A 36 ans, l’Enfant de Giberne a obtenu un diplôme de dentiste à Mons et se fixe à Ath, au château du Coron situé au faubourg de Mons. Mais cela ne l’empêche pas de continuer à parcourir la province comme dentiste ambulant jusqu’à la guerre de 1914 pendant laquelle il décède à Braine-l’Alleud, le 5 février 1915. Son sobriquet lui vient sans doute de son accoutrement: à la façon de ses confrères itinérants du milieu du XIXe siècle, il se coiffe d’un képi orné du caducée. Selon une carte-réclame qui le repré-sente, il porte une décoration sur le revers gauche de sa jaquette, testant la dent malade à la pointe d’une épée tandis qu’un badaud se tient près du patient assis sur une chaise rembourrée. La dent s’extrait évidemment au davier. Lagache se fait parfois accompagner de roulements de tambour, afin de couvrir les cris de ses victimes à qui il offre de temps en temps de l’argent pour se taire. Il opère parfois gratuitement mais se rattrape par la vente de thés. Son fils aîné, Alfred, est souvent confondu avec le célèbre « arracheur de dents » car il se sert habilement du sobriquet de son père pour vendre des thés.

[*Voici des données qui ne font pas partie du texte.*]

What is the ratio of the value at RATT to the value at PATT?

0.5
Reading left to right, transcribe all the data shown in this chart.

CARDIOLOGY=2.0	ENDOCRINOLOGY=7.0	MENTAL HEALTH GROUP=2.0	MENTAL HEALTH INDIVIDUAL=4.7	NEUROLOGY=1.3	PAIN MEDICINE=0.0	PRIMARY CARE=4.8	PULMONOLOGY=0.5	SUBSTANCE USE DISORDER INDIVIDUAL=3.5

On ne connaît pas avec certitude la date de la disparition des dentistes ambulants dans la région, mais on pense que c’est vers 1914. Quoique au marché de la Place du Manège à Charleroi, le professeur Maurice-A. Arnould en a encore vu un qui pratiquait en 1930 ! Il est clair qu’à cette époque, il s’agissait surtout d’extractions dentaires et non de soins, prodigués par de vrais dentistes, dans leur cabinet.

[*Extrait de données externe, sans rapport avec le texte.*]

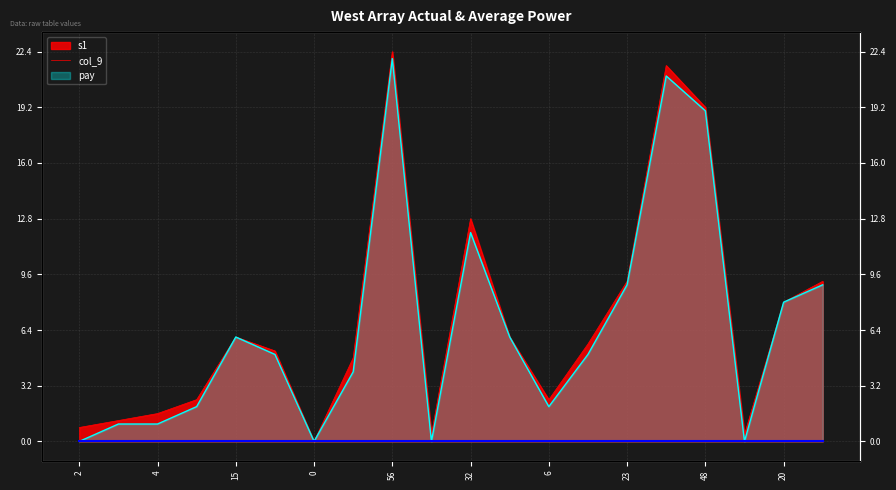

Is the value of s1 at 23 greater than the value of col_9 at 56?

No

A présent, tous les gens qui souffrent de maux de dents sont soulagés d’une façon moins pittoresque et moins bruyante sans doute que dans le « bon vieux temps » mais les spécialistes qui les soignent savent allier la douceur manuelle à l’impeccable sûreté d’une technique rationnelle.




A.M. Marré-Muls

(1) Thériaque = préparation pharmaceutique utilisée comme antidote des poisons les plus divers.
(2) Encore connue selon le pharmacien Véronique Stalon.
(3) Lopiat est une préparation pharmaceutique (électuaire) contenant de l’opium ou exerçant une action comparable à celle de l’opium.
(4) Fait par Louis XIV.

(5) DARQUENNE Roger, Les batailles pour la santé dans le Centre (1800-1950), Haine-Saint-Pierre,

Bibliographie : – COLIGNON Alain, Dictionnaire des saints et des cultes populaires de Wallonie, Liège, 2003. –

Hebdomadaire illustré, n° 12, Bruxelles, 1934.